Bonus: Prepping your sand filter

Hopefully, your sand filter system is set to "winter" on the multi-port valve, which takes the strain off the internal rubbers. Depending on the age and condition of your sand filter system, you may want to consider using an alkaline cleaner on the inside of your sand filter system as well. If you want to use an acid cleaner based on hydrochloric acid, remember to avoid any contact with metal parts such as screws.

Should you change the filter medium or continue to use it?
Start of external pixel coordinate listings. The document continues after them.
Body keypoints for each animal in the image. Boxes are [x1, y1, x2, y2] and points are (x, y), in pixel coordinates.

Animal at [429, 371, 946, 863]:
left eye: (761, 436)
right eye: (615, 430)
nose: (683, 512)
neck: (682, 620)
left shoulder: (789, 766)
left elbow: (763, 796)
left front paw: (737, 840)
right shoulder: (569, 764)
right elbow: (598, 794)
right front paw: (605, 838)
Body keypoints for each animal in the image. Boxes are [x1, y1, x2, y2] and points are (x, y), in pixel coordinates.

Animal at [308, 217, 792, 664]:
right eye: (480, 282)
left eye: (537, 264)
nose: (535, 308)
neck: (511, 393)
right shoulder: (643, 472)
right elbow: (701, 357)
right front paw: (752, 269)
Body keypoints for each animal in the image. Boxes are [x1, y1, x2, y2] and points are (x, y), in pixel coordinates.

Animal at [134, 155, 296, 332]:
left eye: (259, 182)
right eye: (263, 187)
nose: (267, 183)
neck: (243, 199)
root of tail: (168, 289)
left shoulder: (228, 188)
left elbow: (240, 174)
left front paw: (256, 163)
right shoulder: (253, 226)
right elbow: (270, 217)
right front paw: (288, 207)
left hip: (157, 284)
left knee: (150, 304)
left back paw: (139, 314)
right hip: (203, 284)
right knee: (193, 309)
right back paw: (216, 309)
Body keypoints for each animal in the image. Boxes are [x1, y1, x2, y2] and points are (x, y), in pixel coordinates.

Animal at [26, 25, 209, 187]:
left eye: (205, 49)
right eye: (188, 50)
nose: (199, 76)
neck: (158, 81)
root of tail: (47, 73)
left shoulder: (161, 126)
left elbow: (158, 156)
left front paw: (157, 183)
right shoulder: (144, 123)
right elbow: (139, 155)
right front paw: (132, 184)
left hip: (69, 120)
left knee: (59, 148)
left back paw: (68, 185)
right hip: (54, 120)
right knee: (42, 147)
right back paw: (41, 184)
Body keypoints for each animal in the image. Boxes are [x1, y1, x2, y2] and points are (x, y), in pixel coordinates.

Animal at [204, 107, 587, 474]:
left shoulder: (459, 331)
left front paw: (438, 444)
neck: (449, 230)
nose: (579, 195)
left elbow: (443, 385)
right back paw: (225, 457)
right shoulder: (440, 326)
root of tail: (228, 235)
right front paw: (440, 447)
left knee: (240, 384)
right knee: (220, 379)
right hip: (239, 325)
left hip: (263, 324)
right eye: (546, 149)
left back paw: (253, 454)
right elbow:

Over time a biofilm can build up on all filter media such as filter sand, filter balls, or even filter glass. The biofilm does not have to be visible to the naked eye. Biofilm has even been discovered in apparently clean sand used for large professional swimming pools.

You have three options:

a) you ignore this point, as many do (not recommended) b) you change your filter medium completely. With filter balls, this would definitely make sense, as they accumulate more and more dirt inside over time, which you basically can no longer get out. c) you fill your boiler with a special cleaner and let it act for 4-24 hours - this dissolves the biofilm. You chlorinate your filter medium afterwards and, if done correctly, it should be as good as new again. This step particularly makes sense with filter glass, which is very expensive.